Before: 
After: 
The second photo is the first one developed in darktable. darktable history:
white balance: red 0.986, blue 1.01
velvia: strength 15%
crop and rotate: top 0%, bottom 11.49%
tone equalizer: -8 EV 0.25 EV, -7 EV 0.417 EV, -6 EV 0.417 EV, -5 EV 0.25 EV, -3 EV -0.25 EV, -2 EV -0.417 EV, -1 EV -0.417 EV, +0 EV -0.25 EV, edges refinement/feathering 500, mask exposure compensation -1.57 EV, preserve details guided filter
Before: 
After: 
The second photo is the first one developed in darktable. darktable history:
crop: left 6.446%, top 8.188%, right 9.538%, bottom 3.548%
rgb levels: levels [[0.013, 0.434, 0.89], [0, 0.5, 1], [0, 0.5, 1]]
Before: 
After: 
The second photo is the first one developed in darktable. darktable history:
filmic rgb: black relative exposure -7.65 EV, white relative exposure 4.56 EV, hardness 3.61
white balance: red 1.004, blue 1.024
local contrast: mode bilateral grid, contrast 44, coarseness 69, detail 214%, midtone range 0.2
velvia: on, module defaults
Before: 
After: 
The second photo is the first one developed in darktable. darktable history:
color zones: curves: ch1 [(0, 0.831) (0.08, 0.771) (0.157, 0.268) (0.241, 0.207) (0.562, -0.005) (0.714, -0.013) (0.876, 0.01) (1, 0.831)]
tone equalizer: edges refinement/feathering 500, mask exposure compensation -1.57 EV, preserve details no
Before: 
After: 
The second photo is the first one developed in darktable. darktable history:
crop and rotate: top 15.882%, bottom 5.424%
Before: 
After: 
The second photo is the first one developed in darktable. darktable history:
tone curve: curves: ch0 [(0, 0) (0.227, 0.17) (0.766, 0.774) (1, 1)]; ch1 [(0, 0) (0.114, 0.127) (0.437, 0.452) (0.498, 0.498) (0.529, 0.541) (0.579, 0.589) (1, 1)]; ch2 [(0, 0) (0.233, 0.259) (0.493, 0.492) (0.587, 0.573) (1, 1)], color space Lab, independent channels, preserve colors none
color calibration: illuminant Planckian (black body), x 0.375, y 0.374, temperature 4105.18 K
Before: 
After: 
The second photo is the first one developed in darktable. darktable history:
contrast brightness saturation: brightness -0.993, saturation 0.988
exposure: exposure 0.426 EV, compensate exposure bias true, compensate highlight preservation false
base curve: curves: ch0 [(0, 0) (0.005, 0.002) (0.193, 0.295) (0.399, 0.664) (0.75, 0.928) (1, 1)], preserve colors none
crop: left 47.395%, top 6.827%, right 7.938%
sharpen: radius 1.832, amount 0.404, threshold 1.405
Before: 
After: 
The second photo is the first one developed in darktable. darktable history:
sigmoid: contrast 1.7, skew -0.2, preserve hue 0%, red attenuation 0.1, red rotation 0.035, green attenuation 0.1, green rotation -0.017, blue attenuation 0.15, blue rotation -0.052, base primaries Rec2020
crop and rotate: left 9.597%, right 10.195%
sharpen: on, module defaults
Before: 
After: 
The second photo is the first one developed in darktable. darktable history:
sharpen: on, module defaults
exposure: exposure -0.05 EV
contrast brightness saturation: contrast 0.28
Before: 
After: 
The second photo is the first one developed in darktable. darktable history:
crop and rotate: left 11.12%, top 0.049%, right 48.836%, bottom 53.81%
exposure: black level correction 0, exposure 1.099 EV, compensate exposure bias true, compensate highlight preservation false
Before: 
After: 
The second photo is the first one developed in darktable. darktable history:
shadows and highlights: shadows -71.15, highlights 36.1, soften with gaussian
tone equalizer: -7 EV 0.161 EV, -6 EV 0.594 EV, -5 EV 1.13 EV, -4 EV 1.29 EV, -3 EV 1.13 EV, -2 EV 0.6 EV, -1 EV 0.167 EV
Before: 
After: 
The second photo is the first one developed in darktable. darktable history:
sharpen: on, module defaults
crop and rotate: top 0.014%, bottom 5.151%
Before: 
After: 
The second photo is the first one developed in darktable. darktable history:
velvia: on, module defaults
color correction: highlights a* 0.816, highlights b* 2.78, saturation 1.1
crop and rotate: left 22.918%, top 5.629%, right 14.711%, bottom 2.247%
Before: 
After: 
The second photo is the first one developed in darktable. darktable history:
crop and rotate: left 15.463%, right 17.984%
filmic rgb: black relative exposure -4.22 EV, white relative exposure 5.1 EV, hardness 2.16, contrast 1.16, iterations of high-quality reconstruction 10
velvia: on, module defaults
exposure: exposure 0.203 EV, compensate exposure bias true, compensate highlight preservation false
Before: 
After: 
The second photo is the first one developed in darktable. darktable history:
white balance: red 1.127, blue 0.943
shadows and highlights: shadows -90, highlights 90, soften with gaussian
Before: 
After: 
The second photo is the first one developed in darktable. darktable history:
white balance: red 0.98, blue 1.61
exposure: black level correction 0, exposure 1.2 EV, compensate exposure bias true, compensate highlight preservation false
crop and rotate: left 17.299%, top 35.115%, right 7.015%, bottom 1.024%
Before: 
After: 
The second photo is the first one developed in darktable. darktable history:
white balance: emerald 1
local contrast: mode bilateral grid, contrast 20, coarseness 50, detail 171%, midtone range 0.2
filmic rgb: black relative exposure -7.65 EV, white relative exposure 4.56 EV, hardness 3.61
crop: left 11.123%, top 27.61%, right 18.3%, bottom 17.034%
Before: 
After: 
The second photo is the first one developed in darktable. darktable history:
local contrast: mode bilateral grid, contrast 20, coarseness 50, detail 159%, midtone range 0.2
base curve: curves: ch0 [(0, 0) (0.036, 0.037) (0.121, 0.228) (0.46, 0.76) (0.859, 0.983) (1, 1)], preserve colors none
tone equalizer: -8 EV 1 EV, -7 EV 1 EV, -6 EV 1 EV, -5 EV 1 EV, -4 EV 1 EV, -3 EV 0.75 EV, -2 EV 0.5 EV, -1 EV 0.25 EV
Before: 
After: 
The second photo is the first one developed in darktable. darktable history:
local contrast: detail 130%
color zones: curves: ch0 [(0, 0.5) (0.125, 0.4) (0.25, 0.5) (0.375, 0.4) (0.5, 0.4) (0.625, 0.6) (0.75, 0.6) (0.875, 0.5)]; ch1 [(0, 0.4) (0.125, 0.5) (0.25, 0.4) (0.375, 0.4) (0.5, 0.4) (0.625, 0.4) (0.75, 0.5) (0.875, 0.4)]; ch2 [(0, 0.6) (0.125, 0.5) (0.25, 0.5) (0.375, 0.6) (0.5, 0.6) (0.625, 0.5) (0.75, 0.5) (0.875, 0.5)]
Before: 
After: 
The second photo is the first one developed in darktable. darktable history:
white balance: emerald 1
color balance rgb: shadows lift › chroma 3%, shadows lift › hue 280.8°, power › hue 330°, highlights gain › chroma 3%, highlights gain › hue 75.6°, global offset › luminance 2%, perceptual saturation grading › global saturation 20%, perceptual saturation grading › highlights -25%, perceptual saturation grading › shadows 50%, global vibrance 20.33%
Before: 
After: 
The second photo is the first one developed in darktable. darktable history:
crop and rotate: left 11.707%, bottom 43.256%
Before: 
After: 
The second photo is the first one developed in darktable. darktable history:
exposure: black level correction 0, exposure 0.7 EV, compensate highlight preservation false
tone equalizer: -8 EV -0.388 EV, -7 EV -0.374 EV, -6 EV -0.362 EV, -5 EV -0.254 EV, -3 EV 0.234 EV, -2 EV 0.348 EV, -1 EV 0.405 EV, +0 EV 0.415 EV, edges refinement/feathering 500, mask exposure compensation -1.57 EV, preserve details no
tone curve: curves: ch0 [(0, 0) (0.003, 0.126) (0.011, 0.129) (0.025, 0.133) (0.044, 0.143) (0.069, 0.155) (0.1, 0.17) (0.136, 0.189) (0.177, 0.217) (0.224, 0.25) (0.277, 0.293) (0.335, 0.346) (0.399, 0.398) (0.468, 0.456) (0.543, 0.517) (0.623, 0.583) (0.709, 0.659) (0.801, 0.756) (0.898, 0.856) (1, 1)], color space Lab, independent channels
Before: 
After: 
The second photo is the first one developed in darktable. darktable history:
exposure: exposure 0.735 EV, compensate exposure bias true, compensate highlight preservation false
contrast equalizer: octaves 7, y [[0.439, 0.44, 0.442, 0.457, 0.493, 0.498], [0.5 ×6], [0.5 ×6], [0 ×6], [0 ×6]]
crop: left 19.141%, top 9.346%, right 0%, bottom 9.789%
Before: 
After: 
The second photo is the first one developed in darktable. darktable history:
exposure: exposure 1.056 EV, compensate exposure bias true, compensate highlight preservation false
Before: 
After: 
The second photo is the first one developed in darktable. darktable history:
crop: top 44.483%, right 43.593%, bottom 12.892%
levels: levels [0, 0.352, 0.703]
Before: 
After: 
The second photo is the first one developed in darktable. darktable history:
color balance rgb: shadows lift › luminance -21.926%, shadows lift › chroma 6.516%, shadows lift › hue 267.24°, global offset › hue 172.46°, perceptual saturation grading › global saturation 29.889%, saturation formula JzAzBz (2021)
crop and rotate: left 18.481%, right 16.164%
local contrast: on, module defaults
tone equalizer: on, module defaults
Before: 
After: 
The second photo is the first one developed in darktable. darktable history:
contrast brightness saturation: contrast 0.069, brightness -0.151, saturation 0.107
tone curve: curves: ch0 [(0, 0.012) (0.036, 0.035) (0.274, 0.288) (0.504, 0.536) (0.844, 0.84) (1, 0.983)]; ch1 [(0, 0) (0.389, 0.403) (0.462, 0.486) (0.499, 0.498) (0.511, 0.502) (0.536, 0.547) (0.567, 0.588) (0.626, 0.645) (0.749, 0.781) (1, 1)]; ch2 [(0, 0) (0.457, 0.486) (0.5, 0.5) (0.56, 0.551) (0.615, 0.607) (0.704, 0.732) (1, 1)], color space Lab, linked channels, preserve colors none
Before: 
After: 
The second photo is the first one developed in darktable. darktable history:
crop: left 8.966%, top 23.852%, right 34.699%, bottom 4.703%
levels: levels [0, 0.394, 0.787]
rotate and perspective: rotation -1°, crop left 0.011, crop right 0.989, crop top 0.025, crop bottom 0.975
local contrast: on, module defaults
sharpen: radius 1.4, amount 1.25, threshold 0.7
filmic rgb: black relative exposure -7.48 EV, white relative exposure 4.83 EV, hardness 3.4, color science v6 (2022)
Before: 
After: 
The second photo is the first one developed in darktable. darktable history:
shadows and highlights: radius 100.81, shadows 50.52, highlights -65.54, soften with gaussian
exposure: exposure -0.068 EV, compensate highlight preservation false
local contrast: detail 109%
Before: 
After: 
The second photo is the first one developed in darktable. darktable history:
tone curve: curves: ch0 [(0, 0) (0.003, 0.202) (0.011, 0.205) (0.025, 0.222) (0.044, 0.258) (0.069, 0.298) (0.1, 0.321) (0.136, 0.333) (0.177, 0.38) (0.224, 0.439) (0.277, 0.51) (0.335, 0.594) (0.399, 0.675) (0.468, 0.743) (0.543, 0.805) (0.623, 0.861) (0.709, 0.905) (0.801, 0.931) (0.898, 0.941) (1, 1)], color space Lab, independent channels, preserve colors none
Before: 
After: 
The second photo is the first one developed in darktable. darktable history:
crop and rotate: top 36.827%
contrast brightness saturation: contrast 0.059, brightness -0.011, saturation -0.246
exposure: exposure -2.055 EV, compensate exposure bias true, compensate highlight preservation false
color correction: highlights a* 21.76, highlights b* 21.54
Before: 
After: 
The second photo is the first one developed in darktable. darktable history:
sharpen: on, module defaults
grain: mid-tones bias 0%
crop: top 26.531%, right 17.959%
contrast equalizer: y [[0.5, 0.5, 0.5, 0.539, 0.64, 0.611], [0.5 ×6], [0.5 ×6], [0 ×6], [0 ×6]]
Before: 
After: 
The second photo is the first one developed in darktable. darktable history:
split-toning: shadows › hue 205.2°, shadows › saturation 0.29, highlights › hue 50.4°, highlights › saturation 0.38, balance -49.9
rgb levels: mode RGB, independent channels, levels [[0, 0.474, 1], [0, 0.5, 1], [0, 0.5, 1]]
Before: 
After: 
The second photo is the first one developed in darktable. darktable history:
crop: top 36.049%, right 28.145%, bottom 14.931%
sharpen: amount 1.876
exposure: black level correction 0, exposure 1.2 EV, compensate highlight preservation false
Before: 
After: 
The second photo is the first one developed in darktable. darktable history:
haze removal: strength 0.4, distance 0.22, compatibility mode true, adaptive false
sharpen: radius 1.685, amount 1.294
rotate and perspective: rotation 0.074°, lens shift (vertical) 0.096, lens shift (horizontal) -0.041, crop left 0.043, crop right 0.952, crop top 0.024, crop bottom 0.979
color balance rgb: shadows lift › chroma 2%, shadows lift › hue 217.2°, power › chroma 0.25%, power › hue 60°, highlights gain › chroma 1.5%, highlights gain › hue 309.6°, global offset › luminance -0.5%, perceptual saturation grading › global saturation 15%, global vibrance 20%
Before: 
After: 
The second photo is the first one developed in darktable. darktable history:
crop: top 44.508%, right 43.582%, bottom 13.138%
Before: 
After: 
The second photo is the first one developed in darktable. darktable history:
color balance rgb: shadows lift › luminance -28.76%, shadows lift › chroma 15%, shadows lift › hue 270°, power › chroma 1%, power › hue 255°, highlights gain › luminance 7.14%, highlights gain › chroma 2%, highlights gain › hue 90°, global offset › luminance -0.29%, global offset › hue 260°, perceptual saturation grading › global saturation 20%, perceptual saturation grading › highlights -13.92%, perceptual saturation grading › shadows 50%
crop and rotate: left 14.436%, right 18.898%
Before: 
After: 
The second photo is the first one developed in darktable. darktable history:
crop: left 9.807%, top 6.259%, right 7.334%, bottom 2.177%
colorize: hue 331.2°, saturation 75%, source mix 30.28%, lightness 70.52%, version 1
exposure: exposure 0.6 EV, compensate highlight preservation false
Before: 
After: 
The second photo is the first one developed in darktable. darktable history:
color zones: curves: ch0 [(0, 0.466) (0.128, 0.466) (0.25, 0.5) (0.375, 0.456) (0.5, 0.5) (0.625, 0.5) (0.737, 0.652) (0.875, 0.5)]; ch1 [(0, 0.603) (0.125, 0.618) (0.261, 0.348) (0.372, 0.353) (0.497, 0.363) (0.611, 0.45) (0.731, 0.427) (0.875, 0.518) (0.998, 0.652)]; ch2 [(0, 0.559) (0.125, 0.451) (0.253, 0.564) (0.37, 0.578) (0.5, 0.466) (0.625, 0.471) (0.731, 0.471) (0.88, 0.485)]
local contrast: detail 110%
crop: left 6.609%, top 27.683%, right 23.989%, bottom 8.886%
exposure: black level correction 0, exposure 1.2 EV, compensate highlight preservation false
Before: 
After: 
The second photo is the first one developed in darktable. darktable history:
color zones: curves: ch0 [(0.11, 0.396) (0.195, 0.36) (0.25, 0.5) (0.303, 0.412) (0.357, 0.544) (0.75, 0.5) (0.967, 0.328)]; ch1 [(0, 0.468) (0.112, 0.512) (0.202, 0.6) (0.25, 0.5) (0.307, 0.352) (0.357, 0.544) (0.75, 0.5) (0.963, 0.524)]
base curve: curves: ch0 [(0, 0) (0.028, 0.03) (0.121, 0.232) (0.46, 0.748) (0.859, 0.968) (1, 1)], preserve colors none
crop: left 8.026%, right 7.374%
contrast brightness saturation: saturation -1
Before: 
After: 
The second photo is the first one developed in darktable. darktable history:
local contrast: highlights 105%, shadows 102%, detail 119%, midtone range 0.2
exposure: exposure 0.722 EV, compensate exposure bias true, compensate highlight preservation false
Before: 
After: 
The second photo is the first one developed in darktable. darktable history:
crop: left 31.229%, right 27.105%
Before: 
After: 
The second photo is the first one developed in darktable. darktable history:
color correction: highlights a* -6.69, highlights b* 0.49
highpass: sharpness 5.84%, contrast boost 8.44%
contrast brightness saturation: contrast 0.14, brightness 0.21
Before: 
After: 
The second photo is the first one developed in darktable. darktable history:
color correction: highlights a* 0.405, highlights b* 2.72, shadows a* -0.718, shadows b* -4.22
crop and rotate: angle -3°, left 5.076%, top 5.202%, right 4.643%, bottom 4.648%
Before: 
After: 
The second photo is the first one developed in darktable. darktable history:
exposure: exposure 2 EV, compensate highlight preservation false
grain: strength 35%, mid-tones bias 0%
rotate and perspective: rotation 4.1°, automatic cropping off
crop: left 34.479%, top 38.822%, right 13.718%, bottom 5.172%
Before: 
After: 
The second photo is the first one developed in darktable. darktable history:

========

Problem details -
Reproduce the data word for word, from its opening line through the line that contains "rgb levels: levels", including both ends.

Reply -
Before: 
After: 
The second photo is the first one developed in darktable. darktable history:
white balance: red 0.986, blue 1.01
velvia: strength 15%
crop and rotate: top 0%, bottom 11.49%
tone equalizer: -8 EV 0.25 EV, -7 EV 0.417 EV, -6 EV 0.417 EV, -5 EV 0.25 EV, -3 EV -0.25 EV, -2 EV -0.417 EV, -1 EV -0.417 EV, +0 EV -0.25 EV, edges refinement/feathering 500, mask exposure compensation -1.57 EV, preserve details guided filter
Before: 
After: 
The second photo is the first one developed in darktable. darktable history:
crop: left 6.446%, top 8.188%, right 9.538%, bottom 3.548%
rgb levels: levels [[0.013, 0.434, 0.89], [0, 0.5, 1], [0, 0.5, 1]]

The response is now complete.